It's Sunday. I didn't work today so I cooked breakfast: cinnamon rolls (not from scratch, sorry), and bacon. On the end of my kitchen counter is a TV with a DVD player, and on Sunday mornings, I treat myself and cook with Julia Child. Christmas before last, my husband gave me the two DVD sets that are available with episodes from her series, The French Chef. I love these DVDs because I enjoy watching Julia make recipes I would never try (terrines) and some I would try, like today's crepes. I also hate the DVDs because they are divided up by type of recipe--Starters, Main Courses, Desserts--and not arranged chronologically. You can go from watching a black and white early episode, to a later episode in color, and then back to balck and white. There were originally 134 episodes of this show, the first 13 of which were lost. So I only have 36 out of the remaining 121 on these two DVD sets. I would quickly fork out bundles of money for a complete, chronological set of The French Chef, but for now I make due with what there is. I love the fact that Julia is messy, drops things, and doesn't always worry about the final presentation of a dish.
Because I work in a bookstore, it's easy for me to see how media exposure drives book sales. As soon as the movie Julie & Julia came out, sales of Julia Child's books increased dramatically.
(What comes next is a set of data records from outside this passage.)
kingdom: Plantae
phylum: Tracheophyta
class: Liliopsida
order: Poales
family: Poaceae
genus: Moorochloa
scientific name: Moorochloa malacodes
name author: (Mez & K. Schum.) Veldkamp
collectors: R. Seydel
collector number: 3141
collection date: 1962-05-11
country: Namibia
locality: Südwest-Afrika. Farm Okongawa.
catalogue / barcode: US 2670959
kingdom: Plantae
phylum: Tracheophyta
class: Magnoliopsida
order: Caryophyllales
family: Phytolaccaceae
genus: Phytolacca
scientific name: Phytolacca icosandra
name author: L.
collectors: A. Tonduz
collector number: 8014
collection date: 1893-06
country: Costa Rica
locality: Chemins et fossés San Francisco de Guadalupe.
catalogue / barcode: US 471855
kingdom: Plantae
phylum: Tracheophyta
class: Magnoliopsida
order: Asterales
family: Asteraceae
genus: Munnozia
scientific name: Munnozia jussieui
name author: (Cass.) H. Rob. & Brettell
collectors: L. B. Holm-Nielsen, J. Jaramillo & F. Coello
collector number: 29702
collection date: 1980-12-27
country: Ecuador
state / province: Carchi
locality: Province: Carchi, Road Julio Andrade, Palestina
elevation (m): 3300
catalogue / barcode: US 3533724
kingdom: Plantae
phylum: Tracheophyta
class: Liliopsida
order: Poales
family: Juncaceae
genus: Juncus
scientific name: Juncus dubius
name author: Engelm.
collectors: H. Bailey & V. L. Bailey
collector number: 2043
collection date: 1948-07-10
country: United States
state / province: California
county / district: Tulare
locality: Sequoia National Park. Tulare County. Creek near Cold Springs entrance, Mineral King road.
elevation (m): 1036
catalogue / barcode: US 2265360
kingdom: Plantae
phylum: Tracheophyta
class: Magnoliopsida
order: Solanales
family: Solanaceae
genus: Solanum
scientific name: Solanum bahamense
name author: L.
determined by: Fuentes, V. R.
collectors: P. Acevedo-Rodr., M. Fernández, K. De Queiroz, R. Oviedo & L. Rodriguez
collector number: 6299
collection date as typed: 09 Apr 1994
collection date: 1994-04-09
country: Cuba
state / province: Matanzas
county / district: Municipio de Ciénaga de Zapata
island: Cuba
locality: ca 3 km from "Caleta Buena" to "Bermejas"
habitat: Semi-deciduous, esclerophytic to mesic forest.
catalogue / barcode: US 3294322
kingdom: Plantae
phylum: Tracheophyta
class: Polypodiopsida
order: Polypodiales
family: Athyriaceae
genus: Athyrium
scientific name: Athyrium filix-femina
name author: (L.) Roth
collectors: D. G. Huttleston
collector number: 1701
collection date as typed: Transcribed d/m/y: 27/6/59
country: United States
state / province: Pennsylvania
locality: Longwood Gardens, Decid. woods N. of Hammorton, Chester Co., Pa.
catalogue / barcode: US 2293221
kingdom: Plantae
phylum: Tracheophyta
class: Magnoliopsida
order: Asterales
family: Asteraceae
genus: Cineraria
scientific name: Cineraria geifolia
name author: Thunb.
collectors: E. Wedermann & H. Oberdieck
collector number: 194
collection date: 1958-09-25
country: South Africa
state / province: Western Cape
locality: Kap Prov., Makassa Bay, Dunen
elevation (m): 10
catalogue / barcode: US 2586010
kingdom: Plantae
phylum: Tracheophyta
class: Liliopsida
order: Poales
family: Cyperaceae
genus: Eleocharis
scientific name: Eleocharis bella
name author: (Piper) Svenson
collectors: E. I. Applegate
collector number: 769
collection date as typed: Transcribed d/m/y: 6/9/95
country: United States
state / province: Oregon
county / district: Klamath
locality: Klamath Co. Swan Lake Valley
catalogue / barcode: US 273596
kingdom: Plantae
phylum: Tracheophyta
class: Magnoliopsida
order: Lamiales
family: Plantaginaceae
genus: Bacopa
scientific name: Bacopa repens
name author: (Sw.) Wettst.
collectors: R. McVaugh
We couldn't keep copies of Mastering the Art of French Cooking in stock because everyone wanted. Julie Powell made cooking from it seem so attractive. I sold it to one woman who bought it simply so she could learn to make a bechemal sauce. There are cheaper and quicker ways to get your hands on the recipe and technique of making bechemal sauce, but I certainly understand the attraction of having Julia teach you how. When I was a child back in the 1960s, I learn to cook from my mother--and from watching Julia Child.
I own both hardcover volumes of Mastering the Art of French Cooking (I paid $2.50 for each at a sidewalk sale outside a cooking store a long time ago), but I confess I never use them to cook with. They certainly are the foundation of the way Julia Child built her approach to cooking, but I prefer the more Americanized versions of her recipes: Julia in later life.
When my daughter Emily, was a toddler, she loved watching cooking shows. She was fascinating with what the hands were stirring and making. She loved to watch Julia and Jacques Pepin when their show, Cooking at Home, was on the air: "Mommy! The people who talk funny are on!" She thought Julia Child was from France too. Two of our favorite recipes for Sunday dinner come from that book: Roast Chicken (Jacques's version) and Scalloped Potatoes (Julia's Pommes des Terre Dauphinoise). I have never made scalloped potatoes as good as my mother-in-law's, but Julia's recipe fixed the mistakes I was making, and produced a recipe my husband found to be different than his mother's but "Very good!" The book is laid out with Julia and Jacques's recipes for the same basic dish side-by-side, and I often end up somewhere in the middle. But I have never made a bad recipe from this book.
The other book I use is Baking with Julia, based on a TV series Julia did baking with famous chefs such as Lora Brody, Martha Stewart, Marion Cunningham, and Nancy Silverton. Some of the recipes in this collection are completely over the top such as Martha Stewart's for a three-tiered almond wedding cake with meringue and apricot glaze between the layers, frosted with rum buttercream, and decorated with marzipan fruit. Other recipes are fabulous such as the Danish Braid (I made it with the apricot filling), or the White Loaves. This latter recipe produces two magnificent loaves of bread that toast beautifully. That probably has something to do with the half a stick of softened butter that is beaten in as the last step of making the dough. The recipe says that the "mountainous loaves" are four and half inches high. The two I made this week topped out at six inches!
And when I want an older, basic recipe, I tend to go back to The French Chef Cookbook, that has the recipes, chronologically, from the original series. My mother and I watched Julia make Beef Bourguignon with its Onion and Mushroom Garniture (Episode 96), and we bought the ingredients and made it soon afterwards. For years it was my requested birthday dinner. These recipes teach basic techniques and are aimed more towards how America cooked (at least in the 1960s) than the recipes in Mastering the Art of French Cooking.
So if you are inspired to cook with Julia, take a look at all the different books she has on the shelf in the bookstore, and don't automatically head for the bright blue cover of her original gem. Take time to find the one that's right for you. And if you want a good look at how cooking television used to be before being FoodNetworkicized, I highly recommend the DVD sets.